Urugwaj-Ghana 1:1 (1:1, 0:1) 4:2 po karnych. Niesamowity Suárez (patrz moja opinia wyżej) i nie dziwię się, że się cieszył, bo jego wykroczenie nie mialo dla drużyny konsekwencji, a całą "winę" wziął na siebie. Mecz z pewnością lepszy od poprzedniego. Ghana zasłużyła na wyróżnienie, Asamoah Dye po dwóch udanych trafieniach z karnego, wykorzystał swoją szansę w konkursie karnych, więc ten przestrzelony (jakże miło bramkarz Urusów podziękował poprzeczce) to wypadek przy pracy, ale żal było płaczących Ghańczyków, natomiast Urugwajczycy cieszyli się, jakby już zdobyli mistrza, ale trudno się dziwic po 40 latach posuchy. Tutaj może byc nawet medal, bo im zależec będzie nawet na brązie, pardon, posrebrzonym medalu, bo takiego w kolekcji jeszcze nie mają, a swoje szanse na niego przgrał w 1954 z Austrią 1:3 i 1970 z Niemcami 0:1.
Mecze dzisiejsze
Niemcy-Argentyna - mam nadzieję, że Messi, na ktorego głównie grają, nie uregulował jeszcze celowników. Czy zagra Podolski, tego jeszcze nie wiem, decyzja miała byc podjęta wczoraj, jeszcze nie zdążyłem się z nią zapoznac. Liczę, że Niemcy wyjdą obronną ręką w regularnym czasie gry. Oj, będzie się działo, a niesforna małpka Maradonna będzie znowu odstawiała "szoł"

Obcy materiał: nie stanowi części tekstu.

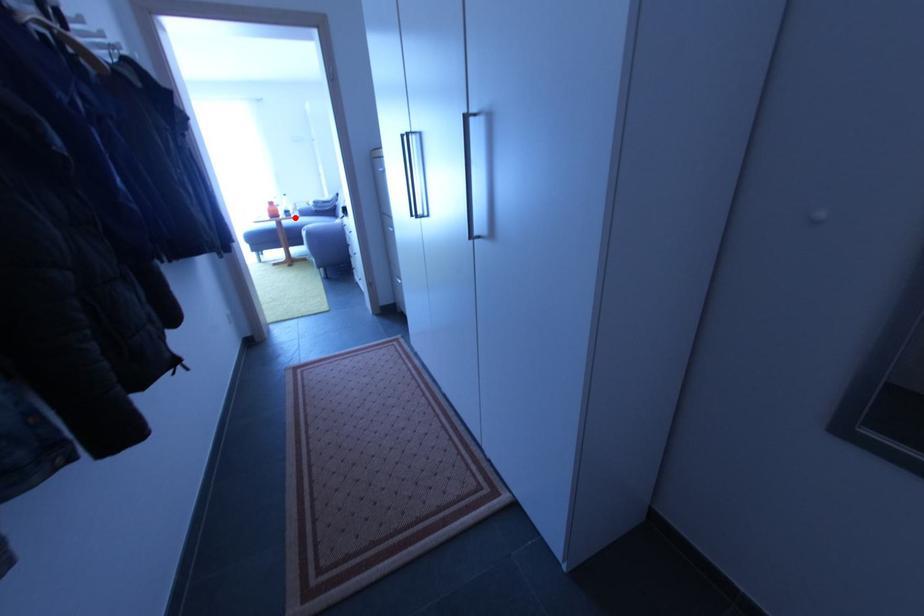
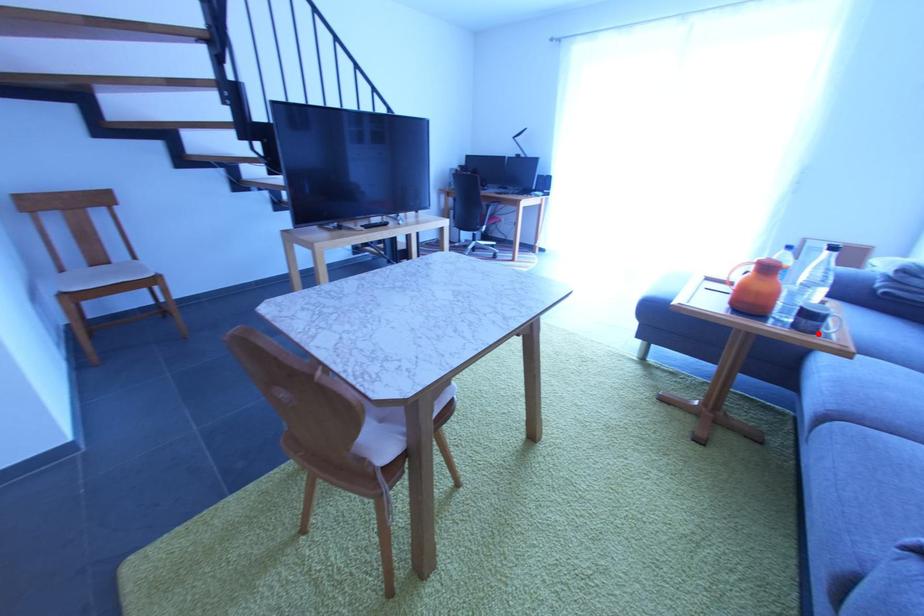
I am providing you with two images of the same scene from different viewpoints. A red point is marked on the first image and another point is marked on the second image. Is the marked point in image1 the same physical position as the marked point in image2?

Yes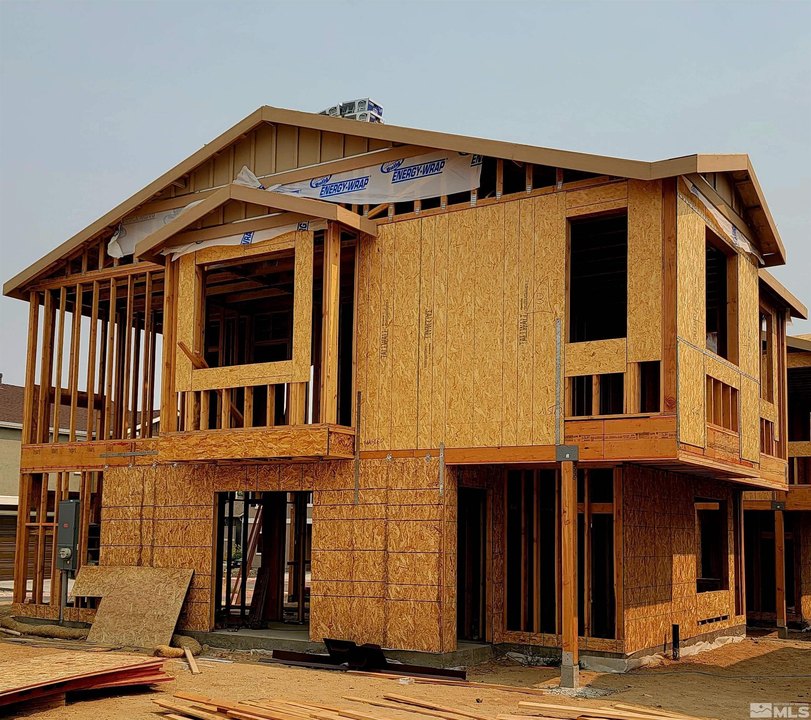
Locate an element on the screen. This screenshot has width=811, height=720. frame is located at coordinates (367, 523).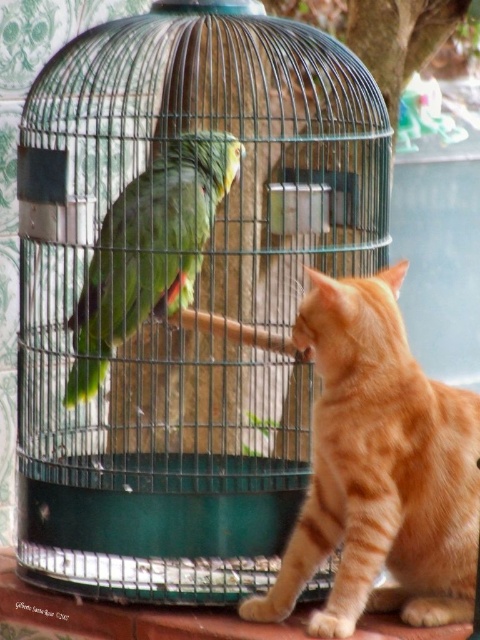
You are a small toy mouse. You want to move from the orange tabby cat at right to the green matte parrot at center. Which direction should you move to get closer to the parrot?

The orange tabby cat at right is closer to the viewer than the green matte parrot at center. To move closer to the parrot, you should move backward away from the viewer towards the cage.

You are a robotic arm that needs to place a 50 cm long toy between the orange tabby cat at right and the green matte parrot at center. Can you fit the toy between them without touching either?

The orange tabby cat at right is 51.14 centimeters away from the green matte parrot at center. Since the toy is 50 cm long, it can be placed between them without touching either as there is enough space.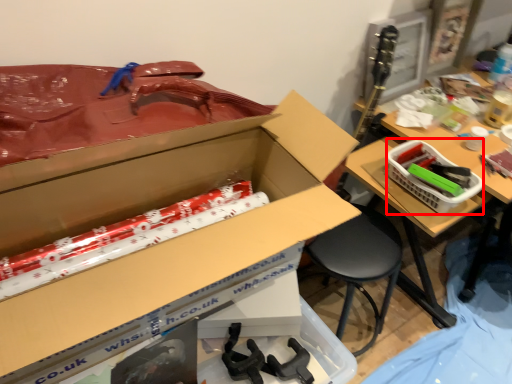
Question: Observing the image, what is the correct spatial positioning of basket (annotated by the red box) in reference to box?

Choices:
 (A) right
 (B) left

Answer: (A)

Paragwaj-Hiszpania - już pal sześc ta Larissa, ale Paragwajczycy mogą osiągnąc historyczny sukces dochodząc po raz pierwszy w historii swoich występów na MŚ do półfinału. Hiszpania marnuje zbyt dużo okazji, a Torres nie za bardzo wie, gdzie jego miejsce na boisku. Czy Villa go i tym razem wyręczy? Tutaj mogą zadecydowac karne na korzyśc... Paragwajczyków!